Local weather radio transmitter out of service
On Thursday, the National Oceanic and Atmospheric Administration (NOAA) was unable to replace the transmitter that provides updates to weather radios across Barry, Lawrence, McDonald and Newton counties.
A crew from Kansas City did not have the correct reading equipment to fix transmitter WNG608 on a Cassville radio tower, said Quay Kendrick, electronic systems analyst with the National Weather Service in Springfield. Kendrick said the workers went back home and are going to reschedule the repair with different gear.

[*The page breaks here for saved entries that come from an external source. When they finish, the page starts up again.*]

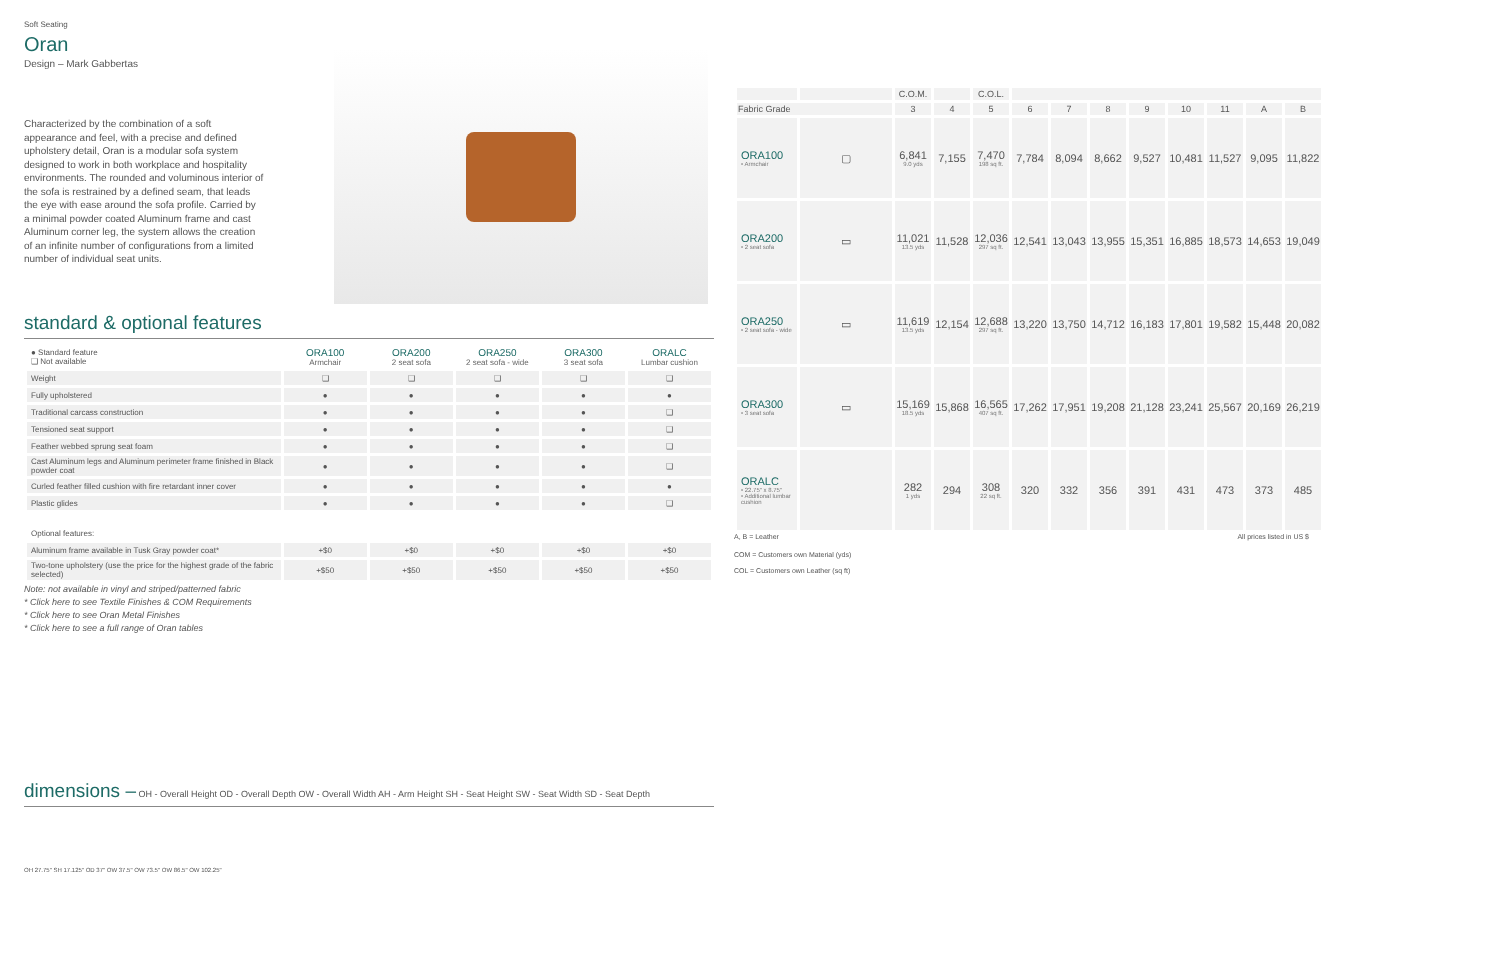Soft Seating
Oran
Design – Mark Gabbertas
Characterized by the combination of a soft appearance and feel, with a precise and defined upholstery detail, Oran is a modular sofa system designed to work in both workplace and hospitality environments. The rounded and voluminous interior of the sofa is restrained by a defined seam, that leads the eye with ease around the sofa profile. Carried by a minimal powder coated Aluminum frame and cast Aluminum corner leg, the system allows the creation of an infinite number of configurations from a limited number of individual seat units.
standard & optional features
| ● Standard feature ❑ Not available | ORA100 Armchair | ORA200 2 seat sofa | ORA250 2 seat sofa - wide | ORA300 3 seat sofa | ORALC Lumbar cushion |
| Weight | ❑ | ❑ | ❑ | ❑ | ❑ |
| Fully upholstered | ● | ● | ● | ● | ● |
| Traditional carcass construction | ● | ● | ● | ● | ❑ |
| Tensioned seat support | ● | ● | ● | ● | ❑ |
| Feather webbed sprung seat foam | ● | ● | ● | ● | ❑ |
| Cast Aluminum legs and Aluminum perimeter frame finished in Black powder coat | ● | ● | ● | ● | ❑ |
| Curled feather filled cushion with fire retardant inner cover | ● | ● | ● | ● | ● |
| Plastic glides | ● | ● | ● | ● | ❑ |
| Optional features: | | | | | |
| Aluminum frame available in Tusk Gray powder coat* | +$0 | +$0 | +$0 | +$0 | +$0 |
| Two-tone upholstery (use the price for the highest grade of the fabric selected) | +$50 | +$50 | +$50 | +$50 | +$50 |
Note: not available in vinyl and striped/patterned fabric
* Click here to see Textile Finishes & COM Requirements
* Click here to see Oran Metal Finishes
* Click here to see a full range of Oran tables
dimensions – OH - Overall Height OD - Overall Depth OW - Overall Width AH - Arm Height SH - Seat Height SW - Seat Width SD - Seat Depth
OH 27.75" SH 17.125" OD 37" OW 37.5" OW 73.5" OW 86.5" OW 102.25"
| | | C.O.M. | | C.O.L. | | | | | | | | |
| --- | --- | --- | --- | --- | --- | --- | --- | --- | --- | --- | --- | --- |
| Fabric Grade | | 3 | 4 | 5 | 6 | 7 | 8 | 9 | 10 | 11 | A | B |
| ORA100 • Armchair | ▢ | 6,841 9.0 yds | 7,155 | 7,470 198 sq ft. | 7,784 | 8,094 | 8,662 | 9,527 | 10,481 | 11,527 | 9,095 | 11,822 |
| ORA200 • 2 seat sofa | ▭ | 11,021 13.5 yds | 11,528 | 12,036 297 sq ft. | 12,541 | 13,043 | 13,955 | 15,351 | 16,885 | 18,573 | 14,653 | 19,049 |
| ORA250 • 2 seat sofa - wide | ▭ | 11,619 13.5 yds | 12,154 | 12,688 297 sq ft. | 13,220 | 13,750 | 14,712 | 16,183 | 17,801 | 19,582 | 15,448 | 20,082 |
| ORA300 • 3 seat sofa | ▭ | 15,169 18.5 yds | 15,868 | 16,565 407 sq ft. | 17,262 | 17,951 | 19,208 | 21,128 | 23,241 | 25,567 | 20,169 | 26,219 |
| ORALC • 22.75" x 8.75" • Additional lumbar cushion | | 282 1 yds | 294 | 308 22 sq ft. | 320 | 332 | 356 | 391 | 431 | 473 | 373 | 485 |
A, B = Leather All prices listed in US $
COM = Customers own Material (yds)
COL = Customers own Leather (sq ft)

"There were many high voltage lines real close to the tower," he said. "They have to hoist all of the equipment from inside the tower versus just dragging it up the side because if the wind caught it [and] wraps around some of those power lines, then we would have all kinds of problems."
The transmitter has been out of service since Jan. 15 because of antenna and coaxial problems, said Kendrick, who does not know when it will be replaced.
"Due to the increased cost, it is going to have to go to a contractor now," he said. "That's a whole another ball game as far as billing is concerned."
The 1,000-Watt transmitter has a frequency of 162.500 MHz. Vinita, Okla.-based KAMO Electric Cooperative owns the Cassville radio tower.
NOAA Weather Radio All Hazards is a nationwide network of radio stations broadcasting continuous weather information directly from the nearest National Weather Service office, according to the NOAA. NWR broadcasts official Weather Service warnings, watches, forecasts and other hazard information 24 hours a day, seven days a week.